Count the lines in the entries below that contain the word "Which". Reply with the number only.

(MATERIAL TO PROCESS):
= = = = = = =
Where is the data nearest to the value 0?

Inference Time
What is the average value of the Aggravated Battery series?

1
= = = = = = =
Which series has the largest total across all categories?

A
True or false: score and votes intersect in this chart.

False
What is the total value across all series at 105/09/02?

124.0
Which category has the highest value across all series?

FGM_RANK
= = = = = = =
(OUTPUT FOR THIS EXERCISE):
2